Extract to read:
In Criminal Recidivism in Alaska, 2008-2009, the researchers looked at three measures of recidivism:

  • Rearrests—Department of Public Safety ASPIN data
  • Reconvictions—Department of Public Safety ASPIN data
  • Remands to incarceration, including remands for new arrests, and for probation and parole violations—Department of Corrections OTIS and AVOMS data.

There is some overlap in the measures, but each reflects an offender’s contact with the justice system which impacts justice resources. In the report and in this article, “recidivism” is used as an umbrella term referring to all measures of recidivism. When a specific percentage for recidivism is given, the measure—remand, rearrest, or reconviction—is identified.

The report also looked at offender characteristics and the location of the court where the case was originally filed; this may or may not have been the same as the offense location. The court locations were designated as Anchorage, Fairbanks, Southeast, Mat-Su, Kenai, and Rural.

Offender Characteristics

Felons

Among felons, recidivism rates were highest among younger males and individuals with lengthy or more serious criminal histories. Rearrest and reconviction rates within two years were higher for Alaska Natives and Blacks than for Caucasians and Asian-Pacific Islanders. Remand rates were also higher for Alaska Natives and Blacks than for Caucasians and Pacific-Islanders.

The most common underlying (original) offense was a Class C (less serious) felony, and most felony offenders had committed property offenses (26%), followed by drug offenses (21%), drug/DUI/alcohol-related offenses (20%), and violent offenses (19%). “Other” offenses and sexual offenses represented much smaller groups of offenders, 5 percent and 9 percent respectively. Over a third of felony convictions were in Anchorage—the state’s most populous city.

Highest remand, rearrest and reconviction rates were found for males, aged 17–24, with a prior criminal history. Felons with lengthier criminal histories (3 or more prior felony convictions) were more likely to reoffend than felons with no prior criminal history. (See Tables 1 and 2.)

Listed records:
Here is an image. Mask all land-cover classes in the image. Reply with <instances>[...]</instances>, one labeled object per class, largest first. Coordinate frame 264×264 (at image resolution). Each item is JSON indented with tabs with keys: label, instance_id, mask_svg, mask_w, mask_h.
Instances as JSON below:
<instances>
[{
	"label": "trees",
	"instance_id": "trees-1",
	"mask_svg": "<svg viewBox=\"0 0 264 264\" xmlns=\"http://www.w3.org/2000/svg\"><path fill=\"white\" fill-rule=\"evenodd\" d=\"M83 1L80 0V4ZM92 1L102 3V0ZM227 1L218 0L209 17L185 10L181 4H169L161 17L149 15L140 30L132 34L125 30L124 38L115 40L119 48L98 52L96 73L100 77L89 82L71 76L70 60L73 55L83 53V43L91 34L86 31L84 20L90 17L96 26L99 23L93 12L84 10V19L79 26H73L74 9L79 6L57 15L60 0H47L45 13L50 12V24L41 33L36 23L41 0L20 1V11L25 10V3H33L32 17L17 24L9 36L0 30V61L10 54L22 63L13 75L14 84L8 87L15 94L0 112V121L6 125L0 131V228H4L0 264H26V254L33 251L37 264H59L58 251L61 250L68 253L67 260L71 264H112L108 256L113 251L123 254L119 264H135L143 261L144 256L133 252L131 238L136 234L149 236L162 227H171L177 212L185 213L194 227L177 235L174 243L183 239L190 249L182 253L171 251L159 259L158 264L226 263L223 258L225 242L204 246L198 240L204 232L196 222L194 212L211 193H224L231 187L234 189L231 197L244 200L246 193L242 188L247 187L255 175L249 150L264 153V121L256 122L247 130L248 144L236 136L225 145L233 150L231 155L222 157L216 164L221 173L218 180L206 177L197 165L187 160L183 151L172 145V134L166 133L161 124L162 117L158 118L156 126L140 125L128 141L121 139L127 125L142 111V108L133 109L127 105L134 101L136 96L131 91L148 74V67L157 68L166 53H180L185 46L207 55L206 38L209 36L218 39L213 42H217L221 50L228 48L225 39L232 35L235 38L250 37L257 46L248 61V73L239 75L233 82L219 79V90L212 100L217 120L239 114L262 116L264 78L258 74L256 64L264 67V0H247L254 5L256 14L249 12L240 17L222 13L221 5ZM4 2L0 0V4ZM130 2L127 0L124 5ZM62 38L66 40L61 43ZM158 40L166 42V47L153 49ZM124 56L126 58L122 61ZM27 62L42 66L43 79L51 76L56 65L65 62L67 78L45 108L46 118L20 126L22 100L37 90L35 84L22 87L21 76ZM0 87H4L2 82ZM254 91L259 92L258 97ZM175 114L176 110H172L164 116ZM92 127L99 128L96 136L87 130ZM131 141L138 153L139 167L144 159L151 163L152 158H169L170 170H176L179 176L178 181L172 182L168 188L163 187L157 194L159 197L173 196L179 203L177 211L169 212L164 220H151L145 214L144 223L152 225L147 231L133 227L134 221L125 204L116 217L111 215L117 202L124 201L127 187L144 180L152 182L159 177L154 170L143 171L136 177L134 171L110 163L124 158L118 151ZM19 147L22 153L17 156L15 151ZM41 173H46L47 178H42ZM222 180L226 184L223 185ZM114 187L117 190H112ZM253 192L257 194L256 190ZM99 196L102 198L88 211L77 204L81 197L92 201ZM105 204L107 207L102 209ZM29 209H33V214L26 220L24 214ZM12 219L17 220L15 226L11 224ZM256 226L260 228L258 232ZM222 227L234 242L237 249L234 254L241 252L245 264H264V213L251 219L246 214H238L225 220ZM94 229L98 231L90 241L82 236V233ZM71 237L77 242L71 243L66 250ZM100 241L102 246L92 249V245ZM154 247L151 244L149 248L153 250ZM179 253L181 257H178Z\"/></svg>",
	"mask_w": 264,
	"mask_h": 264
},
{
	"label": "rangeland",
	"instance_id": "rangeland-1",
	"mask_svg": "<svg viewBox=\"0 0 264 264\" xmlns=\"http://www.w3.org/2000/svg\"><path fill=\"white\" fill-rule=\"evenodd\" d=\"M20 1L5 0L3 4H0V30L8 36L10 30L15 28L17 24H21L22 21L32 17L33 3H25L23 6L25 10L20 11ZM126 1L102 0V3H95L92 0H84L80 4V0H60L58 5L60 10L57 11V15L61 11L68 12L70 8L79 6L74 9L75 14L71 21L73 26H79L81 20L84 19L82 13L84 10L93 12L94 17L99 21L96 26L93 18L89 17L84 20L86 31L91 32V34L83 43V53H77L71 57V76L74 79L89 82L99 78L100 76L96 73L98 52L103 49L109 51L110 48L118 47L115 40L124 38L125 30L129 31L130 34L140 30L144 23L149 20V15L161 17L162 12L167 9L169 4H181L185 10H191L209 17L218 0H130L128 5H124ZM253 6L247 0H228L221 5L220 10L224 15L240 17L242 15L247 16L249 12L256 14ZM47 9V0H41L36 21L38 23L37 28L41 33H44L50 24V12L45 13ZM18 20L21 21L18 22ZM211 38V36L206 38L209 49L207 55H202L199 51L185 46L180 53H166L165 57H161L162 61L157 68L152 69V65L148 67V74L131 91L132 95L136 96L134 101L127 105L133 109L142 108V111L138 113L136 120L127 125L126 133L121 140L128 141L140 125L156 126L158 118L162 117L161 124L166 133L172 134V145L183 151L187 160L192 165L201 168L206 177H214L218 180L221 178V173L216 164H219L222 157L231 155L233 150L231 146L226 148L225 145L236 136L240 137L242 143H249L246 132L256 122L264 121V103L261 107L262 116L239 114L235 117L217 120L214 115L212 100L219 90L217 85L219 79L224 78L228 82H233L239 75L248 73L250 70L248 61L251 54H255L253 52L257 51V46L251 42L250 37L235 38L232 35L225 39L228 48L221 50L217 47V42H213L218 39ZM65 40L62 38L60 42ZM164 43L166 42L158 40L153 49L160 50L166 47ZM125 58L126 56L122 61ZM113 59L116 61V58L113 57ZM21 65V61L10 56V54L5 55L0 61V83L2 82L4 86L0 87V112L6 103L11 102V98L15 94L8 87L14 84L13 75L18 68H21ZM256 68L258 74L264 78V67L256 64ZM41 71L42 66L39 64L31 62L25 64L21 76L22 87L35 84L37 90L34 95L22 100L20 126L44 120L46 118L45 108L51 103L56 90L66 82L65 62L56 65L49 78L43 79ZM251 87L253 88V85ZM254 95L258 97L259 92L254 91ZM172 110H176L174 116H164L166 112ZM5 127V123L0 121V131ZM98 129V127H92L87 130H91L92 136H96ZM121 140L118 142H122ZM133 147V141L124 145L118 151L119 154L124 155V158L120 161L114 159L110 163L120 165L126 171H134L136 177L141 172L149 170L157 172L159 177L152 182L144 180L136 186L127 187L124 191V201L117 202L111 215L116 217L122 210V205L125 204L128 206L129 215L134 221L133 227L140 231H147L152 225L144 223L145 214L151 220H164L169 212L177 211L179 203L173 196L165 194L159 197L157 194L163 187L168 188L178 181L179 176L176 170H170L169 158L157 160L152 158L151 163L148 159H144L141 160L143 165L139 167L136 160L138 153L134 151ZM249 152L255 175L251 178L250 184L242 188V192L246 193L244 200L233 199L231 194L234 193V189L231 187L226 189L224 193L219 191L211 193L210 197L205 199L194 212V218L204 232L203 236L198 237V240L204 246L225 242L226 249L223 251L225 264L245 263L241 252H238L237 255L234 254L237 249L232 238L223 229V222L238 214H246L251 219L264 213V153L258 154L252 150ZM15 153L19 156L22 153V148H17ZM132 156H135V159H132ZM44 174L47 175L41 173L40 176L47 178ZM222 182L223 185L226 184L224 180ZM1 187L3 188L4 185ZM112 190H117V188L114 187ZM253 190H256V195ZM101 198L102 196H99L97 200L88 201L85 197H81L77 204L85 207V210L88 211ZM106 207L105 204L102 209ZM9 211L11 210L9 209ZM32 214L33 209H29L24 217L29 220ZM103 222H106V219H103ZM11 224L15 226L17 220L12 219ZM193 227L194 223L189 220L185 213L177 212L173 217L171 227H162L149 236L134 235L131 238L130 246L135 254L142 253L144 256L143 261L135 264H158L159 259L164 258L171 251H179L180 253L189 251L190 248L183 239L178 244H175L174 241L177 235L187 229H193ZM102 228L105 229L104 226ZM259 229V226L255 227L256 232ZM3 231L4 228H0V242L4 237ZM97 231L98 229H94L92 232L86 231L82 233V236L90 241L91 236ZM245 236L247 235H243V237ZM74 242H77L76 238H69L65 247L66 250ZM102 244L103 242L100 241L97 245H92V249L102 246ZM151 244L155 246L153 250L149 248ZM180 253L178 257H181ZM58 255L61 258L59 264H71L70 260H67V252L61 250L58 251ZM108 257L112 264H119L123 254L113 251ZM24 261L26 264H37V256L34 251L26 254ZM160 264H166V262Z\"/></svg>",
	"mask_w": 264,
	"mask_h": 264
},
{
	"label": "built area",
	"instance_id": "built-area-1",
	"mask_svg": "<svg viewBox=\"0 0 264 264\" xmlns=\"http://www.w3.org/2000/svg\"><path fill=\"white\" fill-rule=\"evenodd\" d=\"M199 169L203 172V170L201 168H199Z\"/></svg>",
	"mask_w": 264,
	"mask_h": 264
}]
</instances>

Tasks for this exercise:
[1] Return the part of the recidivism text from "The most common" up to and including "Tables 1 and 2.)", copied word for word.
[2] According to the recidivism text, which city accounted for over a third of felony convictions?

Solution list:
[1]
The most common underlying (original) offense was a Class C (less serious) felony, and most felony offenders had committed property offenses (26%), followed by drug offenses (21%), drug/DUI/alcohol-related offenses (20%), and violent offenses (19%). “Other” offenses and sexual offenses represented much smaller groups of offenders, 5 percent and 9 percent respectively. Over a third of felony convictions were in Anchorage—the state’s most populous city.

Highest remand, rearrest and reconviction rates were found for males, aged 17–24, with a prior criminal history. Felons with lengthier criminal histories (3 or more prior felony convictions) were more likely to reoffend than felons with no prior criminal history. (See Tables 1 and 2.)

[2] Anchorage